Items from a dataset:
((

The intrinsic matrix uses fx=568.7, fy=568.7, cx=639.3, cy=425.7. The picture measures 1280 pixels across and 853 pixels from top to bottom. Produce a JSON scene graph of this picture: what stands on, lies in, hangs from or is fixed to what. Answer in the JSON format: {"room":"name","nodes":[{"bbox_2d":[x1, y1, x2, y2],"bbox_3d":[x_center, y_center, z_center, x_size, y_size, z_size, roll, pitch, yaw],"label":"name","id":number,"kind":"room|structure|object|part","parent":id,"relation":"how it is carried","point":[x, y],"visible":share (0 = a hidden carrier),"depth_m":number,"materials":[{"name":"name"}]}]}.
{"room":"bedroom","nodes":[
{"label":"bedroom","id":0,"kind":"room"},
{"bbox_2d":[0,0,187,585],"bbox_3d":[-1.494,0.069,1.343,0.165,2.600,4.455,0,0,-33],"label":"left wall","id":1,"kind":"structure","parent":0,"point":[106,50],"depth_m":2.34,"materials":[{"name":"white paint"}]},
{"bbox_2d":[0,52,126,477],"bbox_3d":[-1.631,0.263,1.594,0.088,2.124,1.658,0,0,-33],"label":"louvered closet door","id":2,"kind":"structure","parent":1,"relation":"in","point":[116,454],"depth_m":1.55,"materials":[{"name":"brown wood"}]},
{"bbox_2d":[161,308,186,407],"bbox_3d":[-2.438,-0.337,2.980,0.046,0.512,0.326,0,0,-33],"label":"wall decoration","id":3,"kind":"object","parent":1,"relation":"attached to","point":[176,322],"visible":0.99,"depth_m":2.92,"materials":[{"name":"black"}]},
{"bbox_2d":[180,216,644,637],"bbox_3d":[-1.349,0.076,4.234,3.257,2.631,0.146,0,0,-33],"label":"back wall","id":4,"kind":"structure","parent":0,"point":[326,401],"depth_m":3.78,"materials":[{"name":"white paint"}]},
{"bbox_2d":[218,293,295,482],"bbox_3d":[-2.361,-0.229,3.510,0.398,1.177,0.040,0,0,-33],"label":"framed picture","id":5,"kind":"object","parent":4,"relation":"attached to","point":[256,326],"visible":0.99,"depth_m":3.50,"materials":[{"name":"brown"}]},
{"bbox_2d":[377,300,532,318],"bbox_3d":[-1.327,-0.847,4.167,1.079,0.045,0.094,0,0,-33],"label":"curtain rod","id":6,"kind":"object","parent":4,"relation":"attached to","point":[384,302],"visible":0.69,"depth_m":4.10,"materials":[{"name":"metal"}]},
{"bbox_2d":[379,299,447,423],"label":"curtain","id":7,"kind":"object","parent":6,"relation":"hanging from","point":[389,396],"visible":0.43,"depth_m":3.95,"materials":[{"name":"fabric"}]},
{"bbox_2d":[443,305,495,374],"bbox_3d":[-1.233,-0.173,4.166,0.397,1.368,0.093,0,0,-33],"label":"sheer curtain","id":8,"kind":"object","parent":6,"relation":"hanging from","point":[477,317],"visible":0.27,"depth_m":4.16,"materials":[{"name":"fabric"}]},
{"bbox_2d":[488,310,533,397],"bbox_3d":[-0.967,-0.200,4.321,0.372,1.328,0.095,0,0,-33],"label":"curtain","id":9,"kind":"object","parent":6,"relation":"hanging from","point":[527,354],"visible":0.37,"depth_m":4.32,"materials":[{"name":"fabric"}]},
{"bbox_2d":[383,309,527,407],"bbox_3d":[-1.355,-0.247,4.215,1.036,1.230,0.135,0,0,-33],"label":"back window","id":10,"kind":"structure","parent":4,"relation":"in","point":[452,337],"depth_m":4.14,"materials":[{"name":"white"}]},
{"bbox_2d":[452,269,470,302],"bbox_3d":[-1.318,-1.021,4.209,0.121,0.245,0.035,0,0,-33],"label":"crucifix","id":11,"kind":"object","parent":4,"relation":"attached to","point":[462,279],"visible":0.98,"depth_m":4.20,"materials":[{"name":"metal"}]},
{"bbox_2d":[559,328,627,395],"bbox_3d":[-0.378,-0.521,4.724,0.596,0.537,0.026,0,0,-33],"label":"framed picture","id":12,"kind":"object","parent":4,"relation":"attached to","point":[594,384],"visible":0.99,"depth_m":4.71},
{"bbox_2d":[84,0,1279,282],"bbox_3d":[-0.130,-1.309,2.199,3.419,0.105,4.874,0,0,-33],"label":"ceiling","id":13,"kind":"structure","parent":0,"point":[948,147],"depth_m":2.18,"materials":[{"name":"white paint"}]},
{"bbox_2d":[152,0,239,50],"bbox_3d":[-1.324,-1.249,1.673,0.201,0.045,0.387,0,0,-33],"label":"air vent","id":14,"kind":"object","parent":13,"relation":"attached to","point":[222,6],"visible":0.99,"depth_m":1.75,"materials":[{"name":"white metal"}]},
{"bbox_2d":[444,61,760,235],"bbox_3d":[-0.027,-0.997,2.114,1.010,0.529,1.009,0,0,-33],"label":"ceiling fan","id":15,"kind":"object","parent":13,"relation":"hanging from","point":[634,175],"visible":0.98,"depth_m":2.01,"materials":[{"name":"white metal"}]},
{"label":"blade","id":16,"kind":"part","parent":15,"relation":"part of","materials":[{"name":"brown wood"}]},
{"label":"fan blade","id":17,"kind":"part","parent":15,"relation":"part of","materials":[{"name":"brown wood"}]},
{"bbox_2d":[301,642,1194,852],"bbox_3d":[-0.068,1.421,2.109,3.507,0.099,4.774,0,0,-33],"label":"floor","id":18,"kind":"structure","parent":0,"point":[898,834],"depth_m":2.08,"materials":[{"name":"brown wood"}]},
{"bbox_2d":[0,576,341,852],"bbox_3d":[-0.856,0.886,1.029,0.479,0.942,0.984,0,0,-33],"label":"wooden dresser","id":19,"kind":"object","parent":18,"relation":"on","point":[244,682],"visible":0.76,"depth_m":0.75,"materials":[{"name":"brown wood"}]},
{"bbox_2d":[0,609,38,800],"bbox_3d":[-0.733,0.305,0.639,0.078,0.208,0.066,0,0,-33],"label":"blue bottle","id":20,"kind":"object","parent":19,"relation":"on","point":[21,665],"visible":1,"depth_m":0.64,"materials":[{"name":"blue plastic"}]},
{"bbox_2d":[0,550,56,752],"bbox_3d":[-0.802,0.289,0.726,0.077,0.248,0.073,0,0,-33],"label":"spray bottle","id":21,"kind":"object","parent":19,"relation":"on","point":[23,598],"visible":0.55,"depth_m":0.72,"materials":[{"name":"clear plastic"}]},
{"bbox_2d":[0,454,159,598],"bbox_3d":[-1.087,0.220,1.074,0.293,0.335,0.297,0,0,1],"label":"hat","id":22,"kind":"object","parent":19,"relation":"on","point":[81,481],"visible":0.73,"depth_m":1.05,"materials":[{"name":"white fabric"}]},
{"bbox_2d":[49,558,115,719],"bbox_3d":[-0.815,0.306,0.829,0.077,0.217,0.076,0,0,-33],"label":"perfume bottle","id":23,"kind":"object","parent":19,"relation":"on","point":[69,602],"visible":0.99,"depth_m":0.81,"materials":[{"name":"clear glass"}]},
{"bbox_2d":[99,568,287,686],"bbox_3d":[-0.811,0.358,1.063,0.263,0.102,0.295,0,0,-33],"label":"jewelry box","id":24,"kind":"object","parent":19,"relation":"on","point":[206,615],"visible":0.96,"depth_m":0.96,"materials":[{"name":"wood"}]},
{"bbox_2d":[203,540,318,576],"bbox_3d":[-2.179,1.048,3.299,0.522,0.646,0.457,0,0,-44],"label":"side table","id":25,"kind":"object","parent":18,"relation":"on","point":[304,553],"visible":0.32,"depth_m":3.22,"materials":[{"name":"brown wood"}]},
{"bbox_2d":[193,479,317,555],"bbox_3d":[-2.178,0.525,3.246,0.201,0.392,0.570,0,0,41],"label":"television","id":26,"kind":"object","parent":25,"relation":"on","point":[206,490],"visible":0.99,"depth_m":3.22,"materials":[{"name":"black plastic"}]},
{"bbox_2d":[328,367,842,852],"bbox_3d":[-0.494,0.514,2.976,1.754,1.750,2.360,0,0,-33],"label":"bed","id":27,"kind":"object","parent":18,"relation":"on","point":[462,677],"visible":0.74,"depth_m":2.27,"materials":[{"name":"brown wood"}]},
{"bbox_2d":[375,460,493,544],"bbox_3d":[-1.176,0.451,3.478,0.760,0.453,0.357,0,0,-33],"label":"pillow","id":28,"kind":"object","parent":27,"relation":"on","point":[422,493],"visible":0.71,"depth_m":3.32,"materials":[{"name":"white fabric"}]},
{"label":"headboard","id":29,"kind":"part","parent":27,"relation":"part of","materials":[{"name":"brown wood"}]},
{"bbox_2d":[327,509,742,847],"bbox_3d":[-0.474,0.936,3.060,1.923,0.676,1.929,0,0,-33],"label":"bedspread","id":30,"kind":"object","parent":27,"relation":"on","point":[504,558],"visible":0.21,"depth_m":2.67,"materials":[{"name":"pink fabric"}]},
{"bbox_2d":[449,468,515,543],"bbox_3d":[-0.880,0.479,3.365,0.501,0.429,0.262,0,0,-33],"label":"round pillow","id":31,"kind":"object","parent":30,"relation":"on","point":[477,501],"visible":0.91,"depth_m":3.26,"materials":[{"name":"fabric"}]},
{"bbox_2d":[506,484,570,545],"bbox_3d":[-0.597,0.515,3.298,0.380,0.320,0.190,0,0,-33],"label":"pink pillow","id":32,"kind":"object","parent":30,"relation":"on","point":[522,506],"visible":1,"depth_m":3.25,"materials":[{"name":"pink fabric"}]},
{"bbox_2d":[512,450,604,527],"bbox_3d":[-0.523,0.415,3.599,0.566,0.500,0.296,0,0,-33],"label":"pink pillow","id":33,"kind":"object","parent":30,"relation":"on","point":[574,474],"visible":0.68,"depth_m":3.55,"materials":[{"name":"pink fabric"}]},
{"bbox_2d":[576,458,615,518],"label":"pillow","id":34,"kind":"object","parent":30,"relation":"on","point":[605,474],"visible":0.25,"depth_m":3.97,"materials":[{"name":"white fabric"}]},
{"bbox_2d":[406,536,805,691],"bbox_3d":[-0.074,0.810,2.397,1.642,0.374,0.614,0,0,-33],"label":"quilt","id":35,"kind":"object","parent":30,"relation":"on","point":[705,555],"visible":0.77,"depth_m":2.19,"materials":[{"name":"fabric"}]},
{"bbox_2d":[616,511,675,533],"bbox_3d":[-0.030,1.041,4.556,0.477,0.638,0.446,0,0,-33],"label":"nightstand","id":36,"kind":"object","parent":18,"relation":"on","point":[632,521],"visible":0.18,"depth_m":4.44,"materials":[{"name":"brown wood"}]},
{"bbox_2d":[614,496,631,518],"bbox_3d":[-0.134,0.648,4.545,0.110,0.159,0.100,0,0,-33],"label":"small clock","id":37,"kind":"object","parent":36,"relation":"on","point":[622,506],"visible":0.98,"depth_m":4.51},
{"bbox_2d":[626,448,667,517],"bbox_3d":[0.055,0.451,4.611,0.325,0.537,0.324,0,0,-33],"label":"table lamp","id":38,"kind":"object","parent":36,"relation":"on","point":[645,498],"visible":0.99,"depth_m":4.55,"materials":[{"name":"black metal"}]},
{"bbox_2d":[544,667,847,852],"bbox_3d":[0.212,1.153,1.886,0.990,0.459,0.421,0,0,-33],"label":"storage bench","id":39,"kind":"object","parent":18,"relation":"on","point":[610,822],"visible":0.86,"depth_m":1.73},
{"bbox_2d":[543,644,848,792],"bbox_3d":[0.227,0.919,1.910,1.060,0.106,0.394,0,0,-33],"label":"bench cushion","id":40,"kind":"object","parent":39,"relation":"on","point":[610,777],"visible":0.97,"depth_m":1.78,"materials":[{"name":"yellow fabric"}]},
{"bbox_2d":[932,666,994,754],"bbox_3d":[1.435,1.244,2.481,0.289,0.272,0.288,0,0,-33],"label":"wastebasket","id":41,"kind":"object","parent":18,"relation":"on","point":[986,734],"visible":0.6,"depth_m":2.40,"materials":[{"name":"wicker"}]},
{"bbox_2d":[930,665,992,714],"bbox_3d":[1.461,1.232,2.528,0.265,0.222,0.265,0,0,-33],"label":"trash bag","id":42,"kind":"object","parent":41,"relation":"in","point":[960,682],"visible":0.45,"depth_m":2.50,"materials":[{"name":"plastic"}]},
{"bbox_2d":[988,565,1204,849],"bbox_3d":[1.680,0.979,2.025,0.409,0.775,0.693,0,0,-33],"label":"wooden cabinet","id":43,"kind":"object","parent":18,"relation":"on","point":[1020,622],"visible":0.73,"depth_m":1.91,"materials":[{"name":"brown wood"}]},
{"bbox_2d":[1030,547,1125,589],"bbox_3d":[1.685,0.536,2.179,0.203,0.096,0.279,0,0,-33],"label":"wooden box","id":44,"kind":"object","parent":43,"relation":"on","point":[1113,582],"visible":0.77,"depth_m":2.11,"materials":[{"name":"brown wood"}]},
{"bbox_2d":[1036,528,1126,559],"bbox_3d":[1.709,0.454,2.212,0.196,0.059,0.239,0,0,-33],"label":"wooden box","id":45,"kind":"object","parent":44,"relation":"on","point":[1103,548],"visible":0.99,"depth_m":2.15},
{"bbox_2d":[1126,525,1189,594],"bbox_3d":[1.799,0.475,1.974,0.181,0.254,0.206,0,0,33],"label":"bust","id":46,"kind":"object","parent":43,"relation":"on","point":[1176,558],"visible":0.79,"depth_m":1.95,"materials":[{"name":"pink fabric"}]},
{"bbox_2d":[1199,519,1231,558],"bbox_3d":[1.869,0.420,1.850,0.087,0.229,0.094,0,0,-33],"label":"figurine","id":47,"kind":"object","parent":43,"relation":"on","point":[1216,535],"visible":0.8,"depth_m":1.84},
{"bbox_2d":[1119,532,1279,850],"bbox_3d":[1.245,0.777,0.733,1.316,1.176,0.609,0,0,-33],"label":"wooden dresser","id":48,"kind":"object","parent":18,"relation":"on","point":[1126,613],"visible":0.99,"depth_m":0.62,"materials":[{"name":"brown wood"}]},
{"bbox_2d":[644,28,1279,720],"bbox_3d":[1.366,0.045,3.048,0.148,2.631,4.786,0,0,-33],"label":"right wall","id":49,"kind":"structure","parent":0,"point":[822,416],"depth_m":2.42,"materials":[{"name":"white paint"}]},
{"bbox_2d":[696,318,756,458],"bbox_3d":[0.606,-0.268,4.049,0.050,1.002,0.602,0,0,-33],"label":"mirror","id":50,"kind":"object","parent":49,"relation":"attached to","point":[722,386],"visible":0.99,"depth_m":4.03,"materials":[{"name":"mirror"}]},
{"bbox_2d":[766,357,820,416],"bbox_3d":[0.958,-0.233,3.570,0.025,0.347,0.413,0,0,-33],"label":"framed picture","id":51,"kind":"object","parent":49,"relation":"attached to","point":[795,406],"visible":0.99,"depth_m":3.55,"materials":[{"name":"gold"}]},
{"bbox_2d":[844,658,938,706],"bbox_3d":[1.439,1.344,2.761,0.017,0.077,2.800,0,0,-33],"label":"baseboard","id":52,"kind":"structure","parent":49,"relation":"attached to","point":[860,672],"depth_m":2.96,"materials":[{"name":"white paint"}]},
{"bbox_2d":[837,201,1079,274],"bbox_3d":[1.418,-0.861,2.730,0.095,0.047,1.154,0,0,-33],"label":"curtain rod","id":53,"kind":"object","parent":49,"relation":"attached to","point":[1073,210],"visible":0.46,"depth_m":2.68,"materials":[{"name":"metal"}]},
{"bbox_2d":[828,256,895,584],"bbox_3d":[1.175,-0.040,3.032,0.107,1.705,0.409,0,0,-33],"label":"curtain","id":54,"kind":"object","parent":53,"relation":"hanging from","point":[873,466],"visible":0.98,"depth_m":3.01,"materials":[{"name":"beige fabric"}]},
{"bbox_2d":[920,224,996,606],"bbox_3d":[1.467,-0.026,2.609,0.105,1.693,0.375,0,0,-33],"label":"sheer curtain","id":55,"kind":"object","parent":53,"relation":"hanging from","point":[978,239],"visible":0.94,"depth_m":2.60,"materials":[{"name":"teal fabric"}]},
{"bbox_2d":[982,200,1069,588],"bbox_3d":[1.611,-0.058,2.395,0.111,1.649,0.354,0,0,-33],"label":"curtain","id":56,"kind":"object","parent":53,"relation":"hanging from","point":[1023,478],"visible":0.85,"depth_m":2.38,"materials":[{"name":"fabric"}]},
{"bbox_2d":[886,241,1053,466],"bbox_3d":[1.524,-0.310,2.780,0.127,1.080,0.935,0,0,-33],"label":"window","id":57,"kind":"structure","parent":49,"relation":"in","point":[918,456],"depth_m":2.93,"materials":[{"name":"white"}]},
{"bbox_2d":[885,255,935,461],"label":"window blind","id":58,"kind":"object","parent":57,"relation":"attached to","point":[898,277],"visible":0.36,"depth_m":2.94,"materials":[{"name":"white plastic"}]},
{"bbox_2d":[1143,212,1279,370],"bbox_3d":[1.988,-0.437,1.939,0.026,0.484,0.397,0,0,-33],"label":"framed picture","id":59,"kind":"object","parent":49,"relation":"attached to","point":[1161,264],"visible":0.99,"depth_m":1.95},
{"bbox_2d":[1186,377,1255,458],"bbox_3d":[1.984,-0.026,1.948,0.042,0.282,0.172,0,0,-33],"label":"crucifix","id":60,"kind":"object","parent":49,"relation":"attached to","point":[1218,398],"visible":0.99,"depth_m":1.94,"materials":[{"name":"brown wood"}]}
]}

))

Work request — Look through the entries above. Extract each line with the word "wall".

Result of the exercise —
{"bbox_2d":[0,0,187,585],"bbox_3d":[-1.494,0.069,1.343,0.165,2.600,4.455,0,0,-33],"label":"left wall","id":1,"kind":"structure","parent":0,"point":[106,50],"depth_m":2.34,"materials":[{"name":"white paint"}]},
{"bbox_2d":[161,308,186,407],"bbox_3d":[-2.438,-0.337,2.980,0.046,0.512,0.326,0,0,-33],"label":"wall decoration","id":3,"kind":"object","parent":1,"relation":"attached to","point":[176,322],"visible":0.99,"depth_m":2.92,"materials":[{"name":"black"}]},
{"bbox_2d":[180,216,644,637],"bbox_3d":[-1.349,0.076,4.234,3.257,2.631,0.146,0,0,-33],"label":"back wall","id":4,"kind":"structure","parent":0,"point":[326,401],"depth_m":3.78,"materials":[{"name":"white paint"}]},
{"bbox_2d":[644,28,1279,720],"bbox_3d":[1.366,0.045,3.048,0.148,2.631,4.786,0,0,-33],"label":"right wall","id":49,"kind":"structure","parent":0,"point":[822,416],"depth_m":2.42,"materials":[{"name":"white paint"}]},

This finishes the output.